Con sus jefes era más cuidadoso, sin embargo con su equipo Iksil se mostraba aterrorizado por la situación: "Ya está. Estamos muertos y enterrados. No hay esperanza para nosotros […] Llama a Javier y que te diga cuánto tengo que anotar en el balance de hoy […] Nadie pierde 500 millones sin consecuencias", le escribía a Julien Grout, su 'broker' principal.

Dos meses después JP Morgan despidió a Iksil, Artajo, Grout y Macris al tiempo que forzó la dimisión de otros dos cargos superiores. El banco les acusó de encubrir pérdidas por valor de 2.000 millones de dólares, una cifra que finalmente ascendería a 6.000 millones tras la liquidación del porfolio de la oficina. JP Morgan amenazó con querellarse contra Artajo por falsedad documental, pero finalmente alcanzaron un acuerdo que obligó al español a devolver su sueldo de un año. Lo peor estaba por llegar.

Las puertas del infierno

Si a estas alturas no le ha venido a la cabeza la historia de Sherman McCoy, el personaje creado por Tom Wolfe para diseccionar el mundo financiero en 'La hoguera de las vanidades', ahora puede sumarle también un fiscal con ambiciones políticas. El 9 de agosto de 2013 el fiscal del distrito sur de Nueva York y el FBI lanzaron una orden de caza y captura internacional y extradición contra Martín-Artajo y Julien Grout. Les acusaban de fraude en red, falsedad documental y engaño al regulador norteamericano. La pena potencial era de 95 años de prisión. Iksil se libró porque, tras su despido, estuvo colaborando con el FBI, describiendo una por una todas las operaciones sospechosas que se realizaron en JP Morgan y señalando a los culpables que, según su versión, fueron Artajo y Grout, los trabajadores que tenía directamente por encima y por debajo.

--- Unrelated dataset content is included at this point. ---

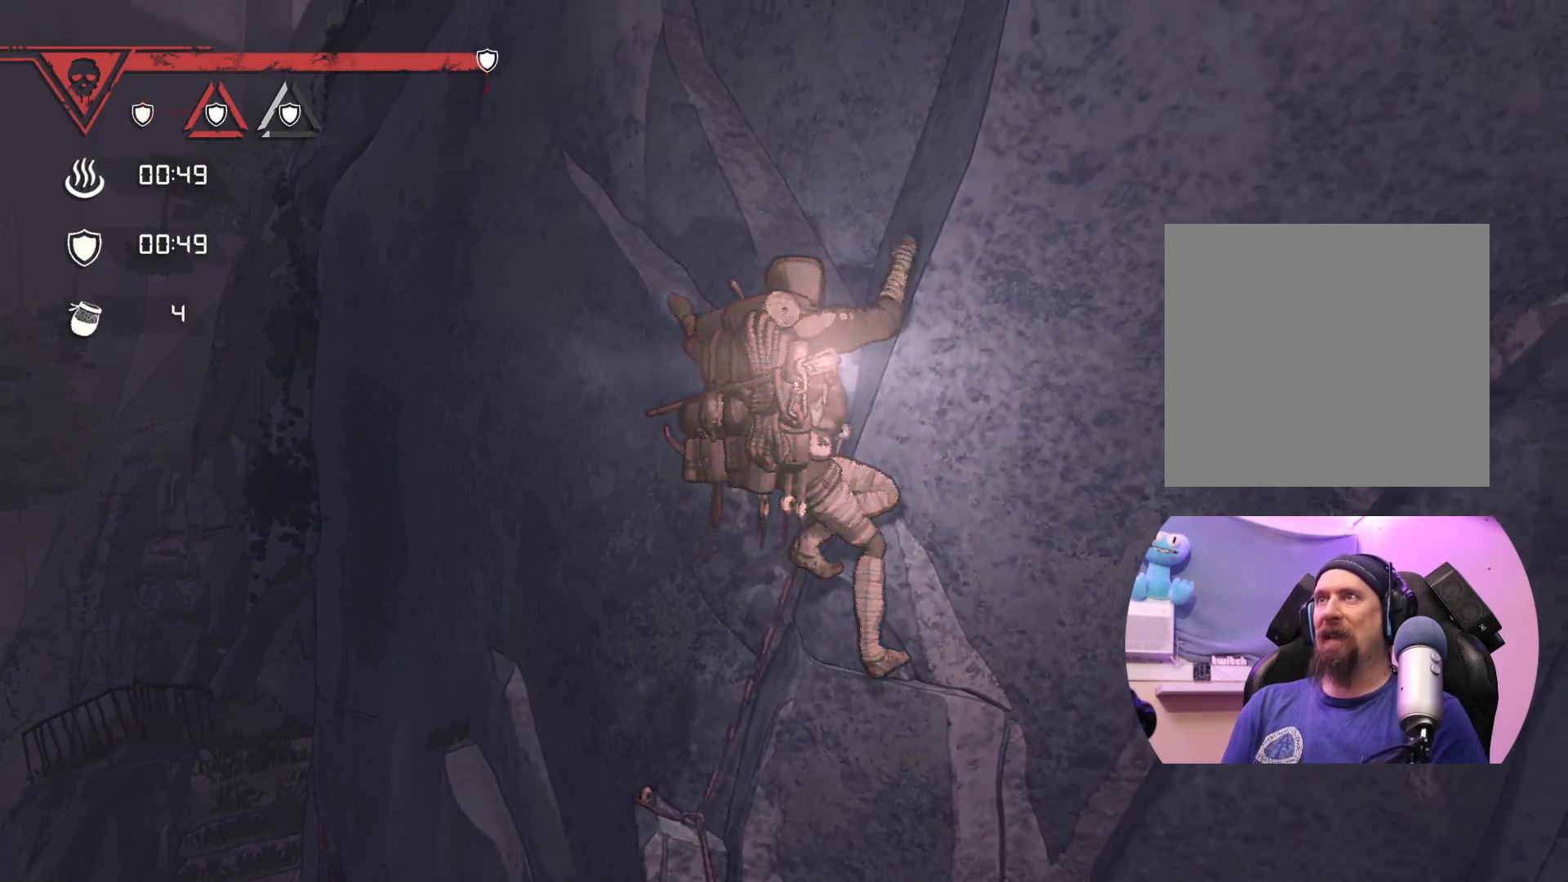
{"buttons": [], "left_stick": "up", "right_stick": "center", "events": [[67, "left_stick", "up-left"], [433, "left_stick", "up"]]}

"Fue una pesadilla para Javier. Tuvo que regresar a España corriendo y esconderse. Era un huido, le buscaba la policía, podías ver su cara en la página de buscados de Interpol", explica un financiero muy próximo a la familia, "y, si esto es un golpe en la nariz para cualquiera, imagina para una persona muy recta y preocupada por hacer bien las cosas. Demoledor". Martín-Artajo permaneció dos semanas como un fugitivo en nuestro país, escondiéndose de la Unidad y Drogas y Crimen Organizado (UDYCO) de la Policía Nacional. No le llegaron a localizar, sino que fueron filtrando, a través de sus familiares, la conveniencia de entregarse voluntariamente a las autoridades y ser juzgado en España, donde sus presuntos delitos implicaban una pena de 15 años. El 27 de agosto a las 9 de la mañana, Artajo y su abogado Juan Barallat se presentaron en la comisaría de Canillas, en Madrid, y fue puesto en libertad a las pocas horas al considerar que no existía riesgo de fuga.

Foto: Matías Cortés

"Estos fueron los peores momentos. Javier estaba asustado, en 'shock' todavía, y tanto él como su abogado esperaban que la decisión sobre su extradición se tomase en el Consejo de Ministros, al ser un asunto político, y los ministros lo derivaron a la Audiencia Nacional. Ahí sí que hubo tensión, porque todos sabíamos que dependía del juez, era una moneda al aire. Tocó Pedraz, gracias a dios, que si toca otro…", relata otro miembro del círculo de Artajo. El 24 de abril de 2015 la Audiencia Nacional denegó la extradición del español arguyendo no haber encontrado pruebas de lucro personal y que de ninguna manera los presuntos delitos se habían cometido en Estados Unidos. También señala que Artajo "tiene arraigo en España" y que considera desproporcionada la pena a la que se enfrentaría, 95 años de cárcel, al ser potencialmente "perpetua o de por vida".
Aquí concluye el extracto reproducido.